_GIVEN DATA_.
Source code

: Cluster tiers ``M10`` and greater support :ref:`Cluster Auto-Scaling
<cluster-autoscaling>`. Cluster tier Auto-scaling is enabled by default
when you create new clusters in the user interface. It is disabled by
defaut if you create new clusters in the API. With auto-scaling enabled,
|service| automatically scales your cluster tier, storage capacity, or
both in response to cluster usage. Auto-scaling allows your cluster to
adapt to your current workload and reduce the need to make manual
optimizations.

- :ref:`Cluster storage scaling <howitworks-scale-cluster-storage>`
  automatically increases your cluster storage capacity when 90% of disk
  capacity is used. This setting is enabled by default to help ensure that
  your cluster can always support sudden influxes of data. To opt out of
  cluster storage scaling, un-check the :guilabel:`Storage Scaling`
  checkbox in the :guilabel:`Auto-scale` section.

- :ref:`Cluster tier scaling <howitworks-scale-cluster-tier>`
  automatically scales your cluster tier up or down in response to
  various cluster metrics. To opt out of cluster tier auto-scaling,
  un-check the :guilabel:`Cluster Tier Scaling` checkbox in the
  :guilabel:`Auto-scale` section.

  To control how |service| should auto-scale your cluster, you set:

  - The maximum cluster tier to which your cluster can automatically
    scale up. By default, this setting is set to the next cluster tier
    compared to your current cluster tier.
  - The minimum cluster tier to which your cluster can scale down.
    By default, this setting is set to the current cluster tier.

_PROMPT_. Reproduce the whole listing so that each line matches the original exactly.

_SOLUTION FOR THIS PROBLEM_.
Source code

: Cluster tiers ``M10`` and greater support :ref:`Cluster Auto-Scaling
<cluster-autoscaling>`. Cluster tier Auto-scaling is enabled by default
when you create new clusters in the user interface. It is disabled by
defaut if you create new clusters in the API. With auto-scaling enabled,
|service| automatically scales your cluster tier, storage capacity, or
both in response to cluster usage. Auto-scaling allows your cluster to
adapt to your current workload and reduce the need to make manual
optimizations.

- :ref:`Cluster storage scaling <howitworks-scale-cluster-storage>`
  automatically increases your cluster storage capacity when 90% of disk
  capacity is used. This setting is enabled by default to help ensure that
  your cluster can always support sudden influxes of data. To opt out of
  cluster storage scaling, un-check the :guilabel:`Storage Scaling`
  checkbox in the :guilabel:`Auto-scale` section.

- :ref:`Cluster tier scaling <howitworks-scale-cluster-tier>`
  automatically scales your cluster tier up or down in response to
  various cluster metrics. To opt out of cluster tier auto-scaling,
  un-check the :guilabel:`Cluster Tier Scaling` checkbox in the
  :guilabel:`Auto-scale` section.

  To control how |service| should auto-scale your cluster, you set:

  - The maximum cluster tier to which your cluster can automatically
    scale up. By default, this setting is set to the next cluster tier
    compared to your current cluster tier.
  - The minimum cluster tier to which your cluster can scale down.
    By default, this setting is set to the current cluster tier.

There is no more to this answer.